Critiques

Uasheiau : trouer les nuages : Ni lu, ni vu, ni connu

© David Ospina

Le Festival du Jamais Lu nous a habitué∙es à des surprises, des moments inédits et des paroles incandescentes dans le passé. Le spectacle d’ouverture de la 23e édition a fait encore une fois honneur à ce rendez-vous annuel de découvertures dramaturgiques. Mais jamais comme dans jamais lu, ni vu, ni connu, on avait assisté à un aussi joyeux festin comme ce spectacle, fort bienvenu dans les circonstances moroses qui sont les nôtres, Uasheiau : trouer les nuages, préparé et animé par l’artiste innue Soleil Launière et ses deux belles-filles.

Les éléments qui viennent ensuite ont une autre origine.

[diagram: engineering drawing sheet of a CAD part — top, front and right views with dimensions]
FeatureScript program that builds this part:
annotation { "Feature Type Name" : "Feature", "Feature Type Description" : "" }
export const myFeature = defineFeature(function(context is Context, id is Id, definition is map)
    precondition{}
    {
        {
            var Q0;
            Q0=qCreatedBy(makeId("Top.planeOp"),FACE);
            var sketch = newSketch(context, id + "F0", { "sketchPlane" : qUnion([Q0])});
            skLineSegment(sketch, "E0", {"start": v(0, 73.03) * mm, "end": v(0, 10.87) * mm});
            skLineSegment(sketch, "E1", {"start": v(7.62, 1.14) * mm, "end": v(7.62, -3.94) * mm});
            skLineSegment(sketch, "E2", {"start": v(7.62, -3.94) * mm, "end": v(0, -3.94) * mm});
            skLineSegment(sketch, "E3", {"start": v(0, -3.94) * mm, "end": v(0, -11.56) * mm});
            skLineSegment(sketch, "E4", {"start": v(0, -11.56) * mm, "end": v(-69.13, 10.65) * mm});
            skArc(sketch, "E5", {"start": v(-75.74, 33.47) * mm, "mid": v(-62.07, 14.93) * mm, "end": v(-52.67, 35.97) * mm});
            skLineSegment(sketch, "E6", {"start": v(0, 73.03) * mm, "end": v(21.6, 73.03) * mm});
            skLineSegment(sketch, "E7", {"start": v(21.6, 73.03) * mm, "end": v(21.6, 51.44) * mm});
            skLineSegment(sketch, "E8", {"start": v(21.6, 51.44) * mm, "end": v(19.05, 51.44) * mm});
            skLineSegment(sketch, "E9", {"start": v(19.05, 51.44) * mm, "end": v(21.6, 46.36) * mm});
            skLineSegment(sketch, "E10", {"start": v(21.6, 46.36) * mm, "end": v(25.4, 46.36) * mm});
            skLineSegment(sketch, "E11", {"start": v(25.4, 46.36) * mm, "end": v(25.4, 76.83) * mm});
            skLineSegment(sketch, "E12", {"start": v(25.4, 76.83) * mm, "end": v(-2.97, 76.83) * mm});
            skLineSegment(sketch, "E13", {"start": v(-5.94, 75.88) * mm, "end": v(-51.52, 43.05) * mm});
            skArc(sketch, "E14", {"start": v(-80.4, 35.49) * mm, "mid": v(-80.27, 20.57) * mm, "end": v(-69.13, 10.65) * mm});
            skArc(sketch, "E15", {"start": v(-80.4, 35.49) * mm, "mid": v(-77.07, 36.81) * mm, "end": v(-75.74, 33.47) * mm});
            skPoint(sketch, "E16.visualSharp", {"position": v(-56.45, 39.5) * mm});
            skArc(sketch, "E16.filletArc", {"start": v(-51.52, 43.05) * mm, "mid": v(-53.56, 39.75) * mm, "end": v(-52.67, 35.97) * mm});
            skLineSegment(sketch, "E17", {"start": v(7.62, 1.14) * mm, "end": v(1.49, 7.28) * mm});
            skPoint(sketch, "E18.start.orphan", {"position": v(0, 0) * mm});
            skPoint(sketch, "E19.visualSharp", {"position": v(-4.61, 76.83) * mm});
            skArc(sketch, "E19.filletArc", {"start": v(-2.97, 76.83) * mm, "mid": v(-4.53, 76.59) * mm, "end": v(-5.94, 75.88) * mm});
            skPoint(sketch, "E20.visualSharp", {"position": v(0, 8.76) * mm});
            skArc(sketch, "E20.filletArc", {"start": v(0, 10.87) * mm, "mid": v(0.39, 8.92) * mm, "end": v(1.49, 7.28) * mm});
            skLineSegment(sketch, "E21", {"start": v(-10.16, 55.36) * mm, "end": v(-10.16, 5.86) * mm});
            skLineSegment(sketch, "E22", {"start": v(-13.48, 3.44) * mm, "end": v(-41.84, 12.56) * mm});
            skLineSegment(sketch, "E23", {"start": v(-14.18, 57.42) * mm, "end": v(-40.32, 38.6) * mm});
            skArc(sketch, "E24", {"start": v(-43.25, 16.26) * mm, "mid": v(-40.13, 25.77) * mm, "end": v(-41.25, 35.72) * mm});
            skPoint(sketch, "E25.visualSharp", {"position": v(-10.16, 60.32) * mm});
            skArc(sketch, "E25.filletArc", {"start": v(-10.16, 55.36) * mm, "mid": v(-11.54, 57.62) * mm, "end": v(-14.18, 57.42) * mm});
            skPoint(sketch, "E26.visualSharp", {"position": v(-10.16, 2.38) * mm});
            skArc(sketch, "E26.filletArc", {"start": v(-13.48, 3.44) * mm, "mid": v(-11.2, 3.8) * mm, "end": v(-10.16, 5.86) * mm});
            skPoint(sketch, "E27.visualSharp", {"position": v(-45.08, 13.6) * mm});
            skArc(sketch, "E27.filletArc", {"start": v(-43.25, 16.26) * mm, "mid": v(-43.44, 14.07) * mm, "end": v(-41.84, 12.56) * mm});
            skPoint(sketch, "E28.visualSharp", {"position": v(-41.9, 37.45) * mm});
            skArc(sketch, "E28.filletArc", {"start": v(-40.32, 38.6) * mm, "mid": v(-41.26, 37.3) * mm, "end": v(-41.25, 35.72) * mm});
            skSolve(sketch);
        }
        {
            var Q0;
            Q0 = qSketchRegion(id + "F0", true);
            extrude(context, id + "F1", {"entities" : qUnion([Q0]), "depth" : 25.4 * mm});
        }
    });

Le concept de départ, donner aux enfants les commandes d’une création unique empreinte de vie, a donné lieu à une soirée d’une grande liberté, réjouissante et sensible. Le thème de l’événement, « Attiser la lumière », a été servi à toutes les sauces avec beaucoup d’imprévus et de moments émouvants. Avec autant de jeunes gens sur scène que dans la salle, les artistes et leur progéniture, biologique ou non et peu importe, ont lu, joué, chanté (on y a même entendu une chanson en atikamekw ainsi que la voix chaude de Feu Jean-Pierre Ferland) et dansé en abordant de juste façon des thématiques comme le ravissement, la solidarité, l’environnement, la tolérance, la collectivité et la diversité.

© David Ospina

Adjuvants

Ces propos ont été soulignés, encadrés et ornementés par des adjuvants adultes faisant preuve d’un sens de l’improvisation et d’un esprit festif de tous les instants. Pour que l’on puisse trouer les nuages avec de la lumière, il a également été utile de nommer les cumulus et les stratus qui s’accumulent au-dessus de nos têtes : la Palestine, le sous-financement des arts, la planète qui se meurt, l’isolement, le racisme, la mauvaise humeur et les disputes futiles des plus vieux aux yeux des plus jeunes, disons-le. Mais rien n’allait empêcher artistes et public de célébrer le fait d’être vivant∙es, d’être connecté∙es et de faire éclater la joie du mieux-être ensemble. Dans un chaos ludique et un espoir candide que seuls les enfants pouvaient susciter.

Le 23e Festival est donc bien lancé. Il se poursuit pendant huit jours au Théâtre aux Écuries avec des lectures pour jeunes et adultes, des ateliers, des performances et des classes de maître qui se dérouleront dans cette même effervescence issue de la nouveauté et du renouveau de cœurs qui battent à l’unisson.

Uasheiau : trouer les nuages

Idéation et animation : Soleil Launière, Élodie Lessard Charron et Éléonore Lessard Charron. Duos de performeurs et de performeuses : Catherine Boivin et Maskowisi, Alice Dorval et Barthélémy, Papy Mbwiti et Chloé, Ève Presseault et Aimée, Sabina Rony et Aza Kaöna, Elkahna Talbi et Romane, Xavier Watso avec Léonie et Arthur, Hodan Ismaël Youssouf et Zuma. Interprète LSQ français : Marie Penelle. Musique en direct : Zepha et Nahualie. Présenté en spectacle d’ouverture lors du 23e Festival du Jamais Lu, le 3 mai 2024.

Mario Cloutier

À propos de

Journaliste depuis 30 ans, Mario Cloutier est spécialisé en arts et culture après avoir été chef de division aux arts (La Presse), correspondant parlementaire (La Presse, Le Devoir) et rédacteur de nouvelles à la radio (Radio-Canada). Membre du comité de rédaction et rédacteur en chef de JEU, il siège aussi aux conseils d’administration de l’Association des journalistes indépendants du Québec et de la revue Séquences. Dans les arts vivants, c’est la poésie qui le passionne, celle que l’on retrouve dans des créations originales, sortant des sentiers battus.